### TASKS TO CARRY OUT
[A] Decide whether each statement agrees with the passage on Chinese internet censorship, answering yes or no and quoting the words of the passage that settle it. (i) Growth in the Chinese information technology sector may have slowed slightly in 2014. (ii) The internet has diluted China's international relations. (iii) Reconciliation between the two internet models should focus on being zero-sum.
[B] In the passage on Chinese internet censorship, which tools does the writer say China will find it very difficult to thrive by closing down?

The emerging political economy of Chinese internet censorship defrays the costs of censorship to the consumer and taxpayer whilst employing a not insignificant fraction of the Chinese workforce. Growth in the Chinese information technology sector may have slowed slightly in 2014 but, as in the West, we should assume that there is profit in products and services marketable as ‘cybersecurity solutions’ but which are censorship and surveillance by any other name. Short-term internal growth in this sector may be stimulated by erecting barriers to external competition but how will this sustain long-term innovation if access to global markets is restricted? This is a gamble that China seems willing to make.
Despite differences in national outlooks, the internet has been the greatest integrative factor in China’s international relations, which it has deepened rather than diluted. China is also the biggest internet market and what happens there matters for everyone else. It is facile to reject Chinese actions and perspectives because they do not accord with one’s own views on these matters. Why should the Chinese not prioritise their own national interests, or seek to change the rules by which global governance is played? It is not as if Western countries have never played a similar game, or Western leaders sought to ban or subvert encryption and internet access on grounds of national ‘security’ or ‘values’.
There is a tension between the Chinese ‘closed’ model of internet sovereignty and the more ‘open’ visions of Western neoliberal capitalism. Reconciliation between the two should focus on being positive-sum rather than zero-sum, which means continuing dialogue rather than melodramatic statements of mutual enmity. Objectively, however, it is very difficult to see how China will thrive by closing down tools like VPNs, which have enabled the very success it so reasonably desires.

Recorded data

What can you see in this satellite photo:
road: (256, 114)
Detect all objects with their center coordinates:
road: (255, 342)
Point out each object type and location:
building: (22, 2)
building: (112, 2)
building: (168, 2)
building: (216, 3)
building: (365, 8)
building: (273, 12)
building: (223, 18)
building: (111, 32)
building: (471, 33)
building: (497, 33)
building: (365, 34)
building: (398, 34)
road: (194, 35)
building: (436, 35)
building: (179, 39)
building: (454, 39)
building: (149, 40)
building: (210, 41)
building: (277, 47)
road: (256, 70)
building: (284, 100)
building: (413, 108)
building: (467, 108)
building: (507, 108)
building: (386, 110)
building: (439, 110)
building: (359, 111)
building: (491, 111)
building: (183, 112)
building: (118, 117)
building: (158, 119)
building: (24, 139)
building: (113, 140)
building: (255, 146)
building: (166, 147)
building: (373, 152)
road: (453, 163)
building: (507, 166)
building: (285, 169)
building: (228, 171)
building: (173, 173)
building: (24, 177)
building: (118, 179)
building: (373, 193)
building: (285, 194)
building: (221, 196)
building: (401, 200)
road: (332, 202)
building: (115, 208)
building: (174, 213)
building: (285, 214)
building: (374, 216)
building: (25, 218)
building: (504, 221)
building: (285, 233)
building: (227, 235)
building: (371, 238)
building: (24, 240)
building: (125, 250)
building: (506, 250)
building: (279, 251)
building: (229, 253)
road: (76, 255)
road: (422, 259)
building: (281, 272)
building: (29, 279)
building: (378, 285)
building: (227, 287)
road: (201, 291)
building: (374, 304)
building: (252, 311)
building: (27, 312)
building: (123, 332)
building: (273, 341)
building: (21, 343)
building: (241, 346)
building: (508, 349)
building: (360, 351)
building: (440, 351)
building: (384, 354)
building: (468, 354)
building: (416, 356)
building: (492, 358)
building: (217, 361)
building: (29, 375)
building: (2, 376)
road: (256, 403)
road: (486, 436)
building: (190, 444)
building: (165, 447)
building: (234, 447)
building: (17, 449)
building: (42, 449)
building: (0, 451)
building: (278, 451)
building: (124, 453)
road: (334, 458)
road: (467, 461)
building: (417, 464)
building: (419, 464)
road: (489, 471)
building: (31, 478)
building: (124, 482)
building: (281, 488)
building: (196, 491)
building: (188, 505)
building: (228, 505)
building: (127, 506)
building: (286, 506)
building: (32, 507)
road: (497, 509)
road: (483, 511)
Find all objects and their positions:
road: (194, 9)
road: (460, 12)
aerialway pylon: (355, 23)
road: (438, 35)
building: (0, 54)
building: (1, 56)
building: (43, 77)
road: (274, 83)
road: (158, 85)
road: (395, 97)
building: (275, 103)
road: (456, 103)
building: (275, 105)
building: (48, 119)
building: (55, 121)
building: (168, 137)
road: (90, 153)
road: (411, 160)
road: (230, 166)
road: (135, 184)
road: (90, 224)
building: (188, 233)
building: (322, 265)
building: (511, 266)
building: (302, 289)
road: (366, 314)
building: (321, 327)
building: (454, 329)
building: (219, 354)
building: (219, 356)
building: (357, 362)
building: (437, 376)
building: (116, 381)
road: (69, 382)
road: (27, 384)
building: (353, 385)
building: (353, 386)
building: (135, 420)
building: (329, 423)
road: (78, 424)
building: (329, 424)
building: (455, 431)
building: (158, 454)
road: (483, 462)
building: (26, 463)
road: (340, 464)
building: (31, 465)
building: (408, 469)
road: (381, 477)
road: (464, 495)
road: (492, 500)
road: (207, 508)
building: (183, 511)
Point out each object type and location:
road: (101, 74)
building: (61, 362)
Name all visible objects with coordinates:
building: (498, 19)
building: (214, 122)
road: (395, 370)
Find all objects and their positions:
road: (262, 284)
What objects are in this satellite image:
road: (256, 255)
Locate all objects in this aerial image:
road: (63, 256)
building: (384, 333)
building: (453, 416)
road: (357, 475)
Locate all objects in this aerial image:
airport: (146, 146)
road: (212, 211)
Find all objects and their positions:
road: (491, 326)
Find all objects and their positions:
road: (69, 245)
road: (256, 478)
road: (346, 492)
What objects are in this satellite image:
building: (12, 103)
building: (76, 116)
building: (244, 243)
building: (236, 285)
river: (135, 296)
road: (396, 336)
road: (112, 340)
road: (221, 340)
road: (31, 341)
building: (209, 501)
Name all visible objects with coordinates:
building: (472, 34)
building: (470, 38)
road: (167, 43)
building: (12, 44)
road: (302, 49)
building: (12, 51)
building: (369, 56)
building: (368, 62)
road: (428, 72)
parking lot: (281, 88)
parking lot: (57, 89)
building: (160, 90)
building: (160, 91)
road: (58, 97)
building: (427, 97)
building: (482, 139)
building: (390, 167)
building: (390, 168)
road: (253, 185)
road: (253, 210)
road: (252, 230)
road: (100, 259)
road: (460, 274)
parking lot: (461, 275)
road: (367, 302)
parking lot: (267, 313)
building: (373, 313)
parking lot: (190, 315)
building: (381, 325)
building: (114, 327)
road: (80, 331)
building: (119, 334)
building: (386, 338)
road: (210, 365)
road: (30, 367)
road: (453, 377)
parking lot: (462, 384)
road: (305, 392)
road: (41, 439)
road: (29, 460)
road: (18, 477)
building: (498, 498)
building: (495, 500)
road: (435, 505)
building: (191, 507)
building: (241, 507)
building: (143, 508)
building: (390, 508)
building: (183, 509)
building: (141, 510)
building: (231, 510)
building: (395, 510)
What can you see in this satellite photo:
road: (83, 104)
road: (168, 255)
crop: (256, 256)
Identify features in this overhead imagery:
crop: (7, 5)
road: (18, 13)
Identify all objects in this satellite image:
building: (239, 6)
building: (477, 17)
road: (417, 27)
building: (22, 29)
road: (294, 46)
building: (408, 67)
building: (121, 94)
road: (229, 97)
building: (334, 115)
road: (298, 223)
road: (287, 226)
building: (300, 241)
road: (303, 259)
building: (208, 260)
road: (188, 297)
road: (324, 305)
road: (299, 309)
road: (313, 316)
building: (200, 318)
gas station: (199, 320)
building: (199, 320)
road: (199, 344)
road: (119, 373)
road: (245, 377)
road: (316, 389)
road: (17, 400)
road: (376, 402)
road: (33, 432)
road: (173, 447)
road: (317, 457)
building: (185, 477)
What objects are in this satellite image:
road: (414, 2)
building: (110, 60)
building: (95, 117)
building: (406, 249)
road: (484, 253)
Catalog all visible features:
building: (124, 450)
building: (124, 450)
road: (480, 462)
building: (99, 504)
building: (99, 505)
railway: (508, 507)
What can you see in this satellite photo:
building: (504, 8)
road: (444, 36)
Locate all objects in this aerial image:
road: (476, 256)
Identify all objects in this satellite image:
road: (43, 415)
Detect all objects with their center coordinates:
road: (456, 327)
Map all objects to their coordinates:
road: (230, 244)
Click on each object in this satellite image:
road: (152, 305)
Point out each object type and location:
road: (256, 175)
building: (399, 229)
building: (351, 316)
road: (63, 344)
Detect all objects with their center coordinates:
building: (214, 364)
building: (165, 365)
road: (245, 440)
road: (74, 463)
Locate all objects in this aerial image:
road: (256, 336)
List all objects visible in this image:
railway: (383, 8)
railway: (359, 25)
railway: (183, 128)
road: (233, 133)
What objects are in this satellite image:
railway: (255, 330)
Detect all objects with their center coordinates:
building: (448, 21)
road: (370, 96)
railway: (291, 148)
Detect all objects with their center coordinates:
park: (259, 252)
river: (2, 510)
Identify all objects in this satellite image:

### EXPECTED RESULTS
[A]
(i) Yes: "Growth in the Chinese information technology sector may have slowed slightly in 2014"
(ii) No: "which it has deepened rather than diluted"
(iii) No: "Reconciliation between the two should focus on being positive-sum rather than zero-sum"

[B] VPNs.